* Aim of the task: Pictures excluded, copy every record that follows exactly as it appears.

[Dataset entries]
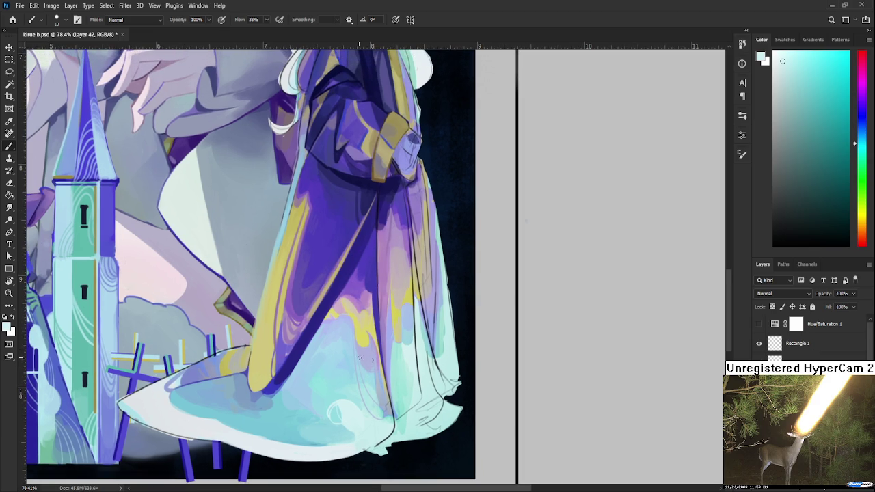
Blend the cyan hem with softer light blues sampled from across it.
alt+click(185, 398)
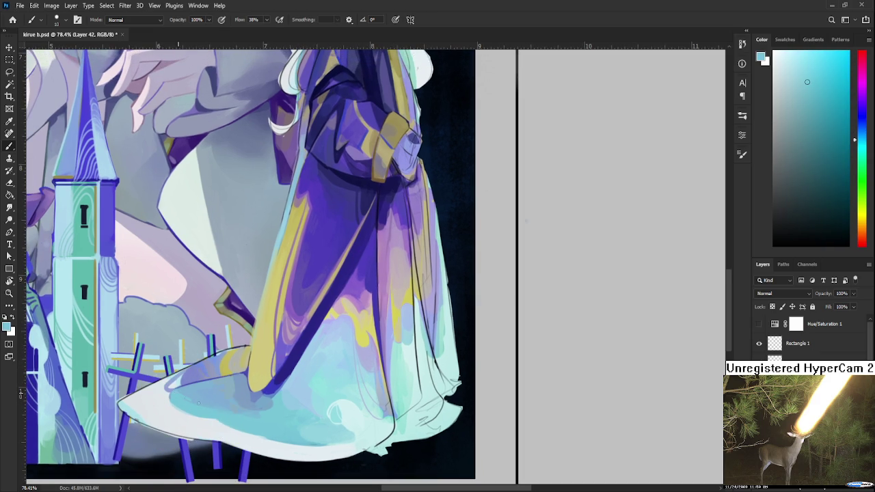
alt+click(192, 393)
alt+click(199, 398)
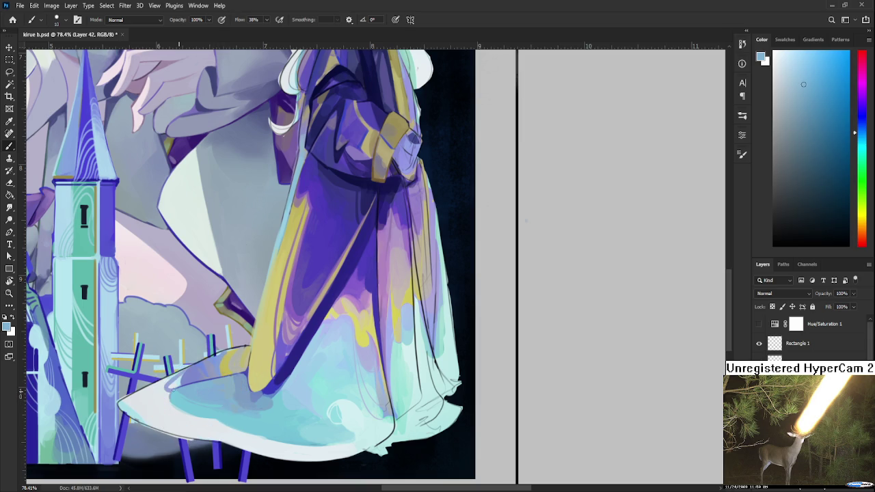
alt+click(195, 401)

* Answer section:
Blend the cyan hem with softer light blues sampled from across it.
alt+click(185, 398)
alt+click(192, 393)
alt+click(199, 398)
alt+click(195, 401)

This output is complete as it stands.